According to Wingfield, the pool was not safe for diving; divers could hit the transition slope at a speed high enough to cause catastrophic head and spinal injuries. Says Wingfield: "I would not dive into a backyard pool even from the side of the pool. I would not take that risk."
The Red Cross prefers a depth under the board of 11.5 feet, and 16.5 feet from the tip of the board to the up slope. The YMCA has similar guidelines. Both groups advise homeowners not to allow diving, or to remove the boards, if their pool is less than this depth. The current NSPI minimum depth is 7.5 feet, with 7 feet from the tip of the board to the up slope.
Why hasn't the NSPI adopted standards at least similar to the YMCA and the Red Cross? Crenshaw says that those standards are for public pools, while its standards are for residential pools. "Our standard is safe," she says. "If properly used."
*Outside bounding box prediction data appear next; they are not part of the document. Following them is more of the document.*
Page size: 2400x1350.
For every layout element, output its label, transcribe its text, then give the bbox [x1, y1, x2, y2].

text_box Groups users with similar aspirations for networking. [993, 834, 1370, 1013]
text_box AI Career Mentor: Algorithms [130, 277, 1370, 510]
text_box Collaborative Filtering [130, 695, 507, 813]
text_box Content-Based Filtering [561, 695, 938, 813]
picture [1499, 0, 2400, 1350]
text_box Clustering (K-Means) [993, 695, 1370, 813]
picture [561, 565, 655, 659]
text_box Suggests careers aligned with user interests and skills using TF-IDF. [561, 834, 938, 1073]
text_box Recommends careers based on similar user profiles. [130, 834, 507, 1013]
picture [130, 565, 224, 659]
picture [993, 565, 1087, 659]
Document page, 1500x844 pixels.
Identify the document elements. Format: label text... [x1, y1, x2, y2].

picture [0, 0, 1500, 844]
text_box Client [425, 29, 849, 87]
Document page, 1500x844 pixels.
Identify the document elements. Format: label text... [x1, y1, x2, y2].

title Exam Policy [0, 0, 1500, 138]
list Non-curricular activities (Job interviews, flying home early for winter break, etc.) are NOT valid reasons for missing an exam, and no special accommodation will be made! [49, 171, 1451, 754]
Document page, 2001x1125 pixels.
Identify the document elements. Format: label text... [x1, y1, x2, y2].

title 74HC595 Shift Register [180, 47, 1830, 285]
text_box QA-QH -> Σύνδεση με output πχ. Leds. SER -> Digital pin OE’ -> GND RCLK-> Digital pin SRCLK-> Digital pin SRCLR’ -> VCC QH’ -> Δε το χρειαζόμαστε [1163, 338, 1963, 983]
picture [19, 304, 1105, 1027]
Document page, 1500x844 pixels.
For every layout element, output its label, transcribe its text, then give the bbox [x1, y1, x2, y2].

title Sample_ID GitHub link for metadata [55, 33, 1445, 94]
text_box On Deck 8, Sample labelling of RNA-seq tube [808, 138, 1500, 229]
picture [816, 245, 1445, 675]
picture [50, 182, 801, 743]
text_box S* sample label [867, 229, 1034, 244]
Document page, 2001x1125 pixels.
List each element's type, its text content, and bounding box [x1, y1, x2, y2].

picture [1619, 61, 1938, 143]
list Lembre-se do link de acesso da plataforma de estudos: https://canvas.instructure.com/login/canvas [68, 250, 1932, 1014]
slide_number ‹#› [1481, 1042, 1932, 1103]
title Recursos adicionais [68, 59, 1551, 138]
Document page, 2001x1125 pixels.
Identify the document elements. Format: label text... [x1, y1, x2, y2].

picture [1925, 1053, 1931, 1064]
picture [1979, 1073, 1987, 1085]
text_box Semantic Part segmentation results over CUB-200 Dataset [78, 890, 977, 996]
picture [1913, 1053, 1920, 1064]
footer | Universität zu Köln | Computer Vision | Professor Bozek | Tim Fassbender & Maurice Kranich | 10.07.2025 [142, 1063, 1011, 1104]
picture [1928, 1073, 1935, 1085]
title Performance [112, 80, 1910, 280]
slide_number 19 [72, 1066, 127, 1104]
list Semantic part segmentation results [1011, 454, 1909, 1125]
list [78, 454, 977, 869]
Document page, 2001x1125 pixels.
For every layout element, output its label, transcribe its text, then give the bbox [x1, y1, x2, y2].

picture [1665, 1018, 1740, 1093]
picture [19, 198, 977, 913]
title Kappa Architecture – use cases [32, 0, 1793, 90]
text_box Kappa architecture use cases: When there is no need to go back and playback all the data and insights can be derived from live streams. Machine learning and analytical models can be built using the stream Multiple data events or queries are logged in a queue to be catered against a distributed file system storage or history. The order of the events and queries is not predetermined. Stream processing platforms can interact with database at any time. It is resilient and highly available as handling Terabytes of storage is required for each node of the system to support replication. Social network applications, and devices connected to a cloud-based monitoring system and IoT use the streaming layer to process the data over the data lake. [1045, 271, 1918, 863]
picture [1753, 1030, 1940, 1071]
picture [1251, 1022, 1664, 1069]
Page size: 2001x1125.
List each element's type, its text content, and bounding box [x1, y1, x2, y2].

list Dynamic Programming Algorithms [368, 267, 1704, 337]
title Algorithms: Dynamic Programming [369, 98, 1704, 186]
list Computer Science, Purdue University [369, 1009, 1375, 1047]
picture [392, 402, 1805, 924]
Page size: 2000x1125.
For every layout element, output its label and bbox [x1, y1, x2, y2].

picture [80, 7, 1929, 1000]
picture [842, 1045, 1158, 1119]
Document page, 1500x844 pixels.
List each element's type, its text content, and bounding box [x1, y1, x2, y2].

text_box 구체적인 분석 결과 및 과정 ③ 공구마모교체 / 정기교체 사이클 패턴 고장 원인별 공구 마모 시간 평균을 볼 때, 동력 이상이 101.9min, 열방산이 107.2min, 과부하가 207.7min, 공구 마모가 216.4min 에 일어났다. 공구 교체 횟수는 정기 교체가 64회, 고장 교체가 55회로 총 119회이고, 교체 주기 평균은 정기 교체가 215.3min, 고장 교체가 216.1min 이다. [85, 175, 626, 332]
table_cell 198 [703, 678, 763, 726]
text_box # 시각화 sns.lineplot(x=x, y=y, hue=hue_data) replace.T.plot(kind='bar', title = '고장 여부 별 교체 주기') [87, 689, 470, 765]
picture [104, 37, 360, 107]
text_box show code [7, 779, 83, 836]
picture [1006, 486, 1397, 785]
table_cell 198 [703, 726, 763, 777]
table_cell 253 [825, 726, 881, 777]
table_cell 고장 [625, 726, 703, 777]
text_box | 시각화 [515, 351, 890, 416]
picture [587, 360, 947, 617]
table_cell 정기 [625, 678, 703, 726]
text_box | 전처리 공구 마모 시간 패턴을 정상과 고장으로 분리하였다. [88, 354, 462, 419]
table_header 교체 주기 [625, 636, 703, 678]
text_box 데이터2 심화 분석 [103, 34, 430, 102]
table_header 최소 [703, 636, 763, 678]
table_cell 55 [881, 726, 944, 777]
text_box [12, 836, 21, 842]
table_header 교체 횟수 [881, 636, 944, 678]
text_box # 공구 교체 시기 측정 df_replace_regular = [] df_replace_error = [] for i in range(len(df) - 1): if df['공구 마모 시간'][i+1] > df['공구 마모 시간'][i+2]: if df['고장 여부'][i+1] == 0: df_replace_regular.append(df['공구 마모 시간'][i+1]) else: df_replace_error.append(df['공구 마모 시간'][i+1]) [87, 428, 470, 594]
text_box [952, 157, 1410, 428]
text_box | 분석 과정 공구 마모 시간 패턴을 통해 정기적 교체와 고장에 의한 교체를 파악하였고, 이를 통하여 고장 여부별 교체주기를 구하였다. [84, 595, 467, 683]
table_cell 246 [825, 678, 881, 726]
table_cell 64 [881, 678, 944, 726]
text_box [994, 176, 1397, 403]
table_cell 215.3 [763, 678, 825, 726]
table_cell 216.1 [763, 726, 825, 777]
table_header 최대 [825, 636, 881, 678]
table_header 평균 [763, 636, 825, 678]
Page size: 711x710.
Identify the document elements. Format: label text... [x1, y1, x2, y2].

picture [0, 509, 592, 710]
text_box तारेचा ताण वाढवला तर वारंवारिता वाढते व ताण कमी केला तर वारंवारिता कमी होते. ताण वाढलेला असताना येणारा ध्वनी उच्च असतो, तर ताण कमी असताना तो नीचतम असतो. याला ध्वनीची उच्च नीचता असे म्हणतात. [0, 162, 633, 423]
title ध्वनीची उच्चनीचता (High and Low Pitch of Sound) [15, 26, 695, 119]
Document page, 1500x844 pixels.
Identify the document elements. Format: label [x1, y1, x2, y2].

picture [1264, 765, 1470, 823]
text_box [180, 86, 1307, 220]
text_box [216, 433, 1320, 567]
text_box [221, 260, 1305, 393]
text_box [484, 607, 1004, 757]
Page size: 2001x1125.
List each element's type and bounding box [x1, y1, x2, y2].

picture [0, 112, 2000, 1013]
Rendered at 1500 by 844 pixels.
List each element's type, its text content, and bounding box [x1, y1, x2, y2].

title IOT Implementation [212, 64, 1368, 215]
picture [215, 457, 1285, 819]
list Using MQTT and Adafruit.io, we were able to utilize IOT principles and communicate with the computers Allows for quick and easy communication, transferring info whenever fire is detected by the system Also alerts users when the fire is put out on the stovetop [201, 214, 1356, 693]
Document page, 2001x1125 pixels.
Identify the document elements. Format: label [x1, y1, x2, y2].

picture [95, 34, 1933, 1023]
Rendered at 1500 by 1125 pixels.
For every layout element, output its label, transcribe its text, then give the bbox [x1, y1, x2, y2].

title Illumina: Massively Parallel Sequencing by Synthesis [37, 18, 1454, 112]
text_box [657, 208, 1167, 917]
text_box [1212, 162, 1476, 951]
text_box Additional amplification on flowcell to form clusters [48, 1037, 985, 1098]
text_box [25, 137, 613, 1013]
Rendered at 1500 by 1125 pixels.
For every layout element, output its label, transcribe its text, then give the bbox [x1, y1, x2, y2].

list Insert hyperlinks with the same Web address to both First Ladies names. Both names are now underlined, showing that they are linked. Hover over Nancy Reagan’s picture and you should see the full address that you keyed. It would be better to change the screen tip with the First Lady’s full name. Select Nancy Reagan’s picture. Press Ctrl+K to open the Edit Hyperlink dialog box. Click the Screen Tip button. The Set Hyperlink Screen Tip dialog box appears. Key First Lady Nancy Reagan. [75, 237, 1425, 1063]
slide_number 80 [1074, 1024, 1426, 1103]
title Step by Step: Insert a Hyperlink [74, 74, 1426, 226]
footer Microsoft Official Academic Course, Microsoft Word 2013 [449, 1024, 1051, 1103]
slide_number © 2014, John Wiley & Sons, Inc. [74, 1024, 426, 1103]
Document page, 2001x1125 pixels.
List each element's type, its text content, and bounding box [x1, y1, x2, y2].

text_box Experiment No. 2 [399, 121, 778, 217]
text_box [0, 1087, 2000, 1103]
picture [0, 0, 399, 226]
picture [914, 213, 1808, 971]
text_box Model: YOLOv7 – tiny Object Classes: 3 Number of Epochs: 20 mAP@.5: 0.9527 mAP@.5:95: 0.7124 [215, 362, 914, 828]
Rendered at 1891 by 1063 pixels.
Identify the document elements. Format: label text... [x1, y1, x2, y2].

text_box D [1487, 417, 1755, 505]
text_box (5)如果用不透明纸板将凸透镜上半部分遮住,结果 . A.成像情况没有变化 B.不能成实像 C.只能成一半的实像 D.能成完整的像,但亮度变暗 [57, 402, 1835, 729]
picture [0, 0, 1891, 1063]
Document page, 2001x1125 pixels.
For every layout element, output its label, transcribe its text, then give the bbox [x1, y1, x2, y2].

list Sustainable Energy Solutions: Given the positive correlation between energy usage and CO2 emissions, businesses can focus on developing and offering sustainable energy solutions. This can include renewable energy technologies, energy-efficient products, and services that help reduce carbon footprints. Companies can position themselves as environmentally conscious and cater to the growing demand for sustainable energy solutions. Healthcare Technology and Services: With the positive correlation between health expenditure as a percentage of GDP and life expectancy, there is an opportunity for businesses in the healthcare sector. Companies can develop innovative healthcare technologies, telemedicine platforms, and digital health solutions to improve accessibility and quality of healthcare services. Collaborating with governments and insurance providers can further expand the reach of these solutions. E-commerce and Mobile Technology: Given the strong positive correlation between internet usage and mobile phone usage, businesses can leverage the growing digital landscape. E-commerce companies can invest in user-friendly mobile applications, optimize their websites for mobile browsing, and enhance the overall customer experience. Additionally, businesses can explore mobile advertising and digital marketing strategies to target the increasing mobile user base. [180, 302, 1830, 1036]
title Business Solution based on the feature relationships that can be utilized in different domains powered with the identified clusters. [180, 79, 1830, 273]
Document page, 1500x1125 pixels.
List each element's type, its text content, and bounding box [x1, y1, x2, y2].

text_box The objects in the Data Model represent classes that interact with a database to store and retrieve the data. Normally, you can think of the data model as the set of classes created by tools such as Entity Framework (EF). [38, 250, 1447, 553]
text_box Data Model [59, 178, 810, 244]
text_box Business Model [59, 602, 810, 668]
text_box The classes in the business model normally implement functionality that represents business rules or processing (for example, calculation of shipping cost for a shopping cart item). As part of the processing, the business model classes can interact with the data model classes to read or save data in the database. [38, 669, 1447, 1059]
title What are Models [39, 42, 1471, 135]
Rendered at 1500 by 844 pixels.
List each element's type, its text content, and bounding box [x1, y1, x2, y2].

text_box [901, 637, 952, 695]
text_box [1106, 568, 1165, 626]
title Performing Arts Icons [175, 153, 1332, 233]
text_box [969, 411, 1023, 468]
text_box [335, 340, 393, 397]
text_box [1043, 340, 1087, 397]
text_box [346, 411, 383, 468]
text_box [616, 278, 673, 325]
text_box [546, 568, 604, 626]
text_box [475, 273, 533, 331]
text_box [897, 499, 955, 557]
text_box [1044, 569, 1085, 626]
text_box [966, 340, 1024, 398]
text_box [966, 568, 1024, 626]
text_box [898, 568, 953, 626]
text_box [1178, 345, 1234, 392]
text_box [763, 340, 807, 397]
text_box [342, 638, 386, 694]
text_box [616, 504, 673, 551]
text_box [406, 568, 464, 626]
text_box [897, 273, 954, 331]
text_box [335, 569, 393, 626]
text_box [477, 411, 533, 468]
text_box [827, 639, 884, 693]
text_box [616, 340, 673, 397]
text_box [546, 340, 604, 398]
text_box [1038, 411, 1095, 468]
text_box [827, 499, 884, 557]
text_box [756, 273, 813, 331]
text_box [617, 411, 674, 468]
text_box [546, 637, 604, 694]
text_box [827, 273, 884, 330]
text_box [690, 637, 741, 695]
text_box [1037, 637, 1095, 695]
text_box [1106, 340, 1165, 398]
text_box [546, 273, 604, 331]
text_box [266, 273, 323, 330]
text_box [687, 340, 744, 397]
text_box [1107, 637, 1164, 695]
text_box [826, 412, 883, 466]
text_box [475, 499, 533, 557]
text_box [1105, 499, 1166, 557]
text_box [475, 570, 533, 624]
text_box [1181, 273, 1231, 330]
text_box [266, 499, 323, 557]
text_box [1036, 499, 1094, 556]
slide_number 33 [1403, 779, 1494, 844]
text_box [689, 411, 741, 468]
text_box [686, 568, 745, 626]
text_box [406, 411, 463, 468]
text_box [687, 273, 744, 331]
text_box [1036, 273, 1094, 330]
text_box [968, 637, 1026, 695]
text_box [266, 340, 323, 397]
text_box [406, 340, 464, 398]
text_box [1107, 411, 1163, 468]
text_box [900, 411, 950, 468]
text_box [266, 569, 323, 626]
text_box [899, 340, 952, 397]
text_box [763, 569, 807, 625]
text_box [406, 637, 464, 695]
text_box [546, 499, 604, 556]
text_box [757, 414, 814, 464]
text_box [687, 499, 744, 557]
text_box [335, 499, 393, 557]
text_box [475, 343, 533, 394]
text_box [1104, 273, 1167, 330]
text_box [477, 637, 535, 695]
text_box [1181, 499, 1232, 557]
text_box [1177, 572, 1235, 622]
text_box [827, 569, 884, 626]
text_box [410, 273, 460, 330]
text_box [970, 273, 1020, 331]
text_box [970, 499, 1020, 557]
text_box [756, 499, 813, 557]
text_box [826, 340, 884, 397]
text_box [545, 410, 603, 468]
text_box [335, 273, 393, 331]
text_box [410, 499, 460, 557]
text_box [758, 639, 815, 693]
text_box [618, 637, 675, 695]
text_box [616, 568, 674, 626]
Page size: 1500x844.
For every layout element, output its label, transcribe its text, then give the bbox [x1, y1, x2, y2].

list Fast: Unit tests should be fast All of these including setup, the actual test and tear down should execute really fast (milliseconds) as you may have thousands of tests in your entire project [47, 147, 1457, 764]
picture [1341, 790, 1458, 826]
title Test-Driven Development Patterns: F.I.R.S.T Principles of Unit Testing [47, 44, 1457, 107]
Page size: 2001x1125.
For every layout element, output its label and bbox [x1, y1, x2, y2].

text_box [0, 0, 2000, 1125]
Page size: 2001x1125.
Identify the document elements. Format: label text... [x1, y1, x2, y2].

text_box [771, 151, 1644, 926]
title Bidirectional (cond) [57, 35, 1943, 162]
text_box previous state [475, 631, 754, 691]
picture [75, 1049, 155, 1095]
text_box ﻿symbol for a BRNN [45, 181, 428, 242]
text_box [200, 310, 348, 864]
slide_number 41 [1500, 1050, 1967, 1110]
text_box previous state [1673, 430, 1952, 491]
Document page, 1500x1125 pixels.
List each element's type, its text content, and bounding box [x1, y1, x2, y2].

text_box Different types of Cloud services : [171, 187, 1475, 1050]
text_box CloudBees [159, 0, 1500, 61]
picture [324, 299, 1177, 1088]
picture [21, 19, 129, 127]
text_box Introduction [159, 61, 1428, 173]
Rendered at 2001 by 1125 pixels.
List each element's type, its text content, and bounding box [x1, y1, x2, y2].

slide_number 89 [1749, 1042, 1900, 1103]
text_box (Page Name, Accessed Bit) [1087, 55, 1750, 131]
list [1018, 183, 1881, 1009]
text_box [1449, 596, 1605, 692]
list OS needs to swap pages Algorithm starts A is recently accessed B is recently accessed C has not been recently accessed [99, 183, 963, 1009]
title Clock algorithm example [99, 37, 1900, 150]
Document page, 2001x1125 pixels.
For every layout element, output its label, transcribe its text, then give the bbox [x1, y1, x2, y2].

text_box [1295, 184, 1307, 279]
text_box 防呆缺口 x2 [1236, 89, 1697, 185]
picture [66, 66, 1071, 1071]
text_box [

By proper use, she means that the diver must "steer up." Steering up is a diving technique to avoid injury. Critics allege that it's also a tactic to suggest injuries are caused not by bad pools but bad dives. Wingfield says that while the NSPI has helped educate the public on proper diving, it is unrealistic to expect that everyone will dive with perfect form. "If it was easy to teach everybody to dive that well, everybody would be Greg Louganis and getting 10s," he says.
Wingfield believes that cost is probably the main reason that pools have not been redesigned.
Over the past three decades, the NSPI has made several changes. The problem, according to Meneely's lawyers: the changes were not enough.
But the NSPI says that the pool where Meneely dove didn't even meet its standards. Crenshaw says that the pool was wrongly built, making the transition wall too steep and too close, and therefore it shuld not have had a diving board.
"Then the pool was not built in accordance to any NSPI standard published during that time," says Crenshaw. "And if someone just had taken the time to measure the pool, they would have known that that pool did not need a diving board, and it should have been removed."
"That's their defense, is that these pools that accidents happen in don't meet their standard, and it's almost identical," says Peterson in response.
The jury in Shawn Meneely's case apparently didn't agree with Crenshaw, and returned a verdict against the NSPI of $6.6 million. Says Crenshaw: "It just doesn't seem fair, because I don't see how it could possibly be our fault if our standards were not involved or consulted."
As for Meneely, he cannot walk. But he believes he's already covered a lot of ground: "If I can stop people from ending up being quadriplegic like myself, from a diving accident like this, then that's what my goal is."
Since this story first aired two summers ago, Shawn Meneeley has graduated from college and now works in Seattle. As for his case against NSPI, after losing a lengthy appeal the group finally paid Meneeley the full ammount of the virdict plus interest, $8.1 million. NSPI says that since it last revised the standards in 1995, no accident has occurred in pools that are in compliance.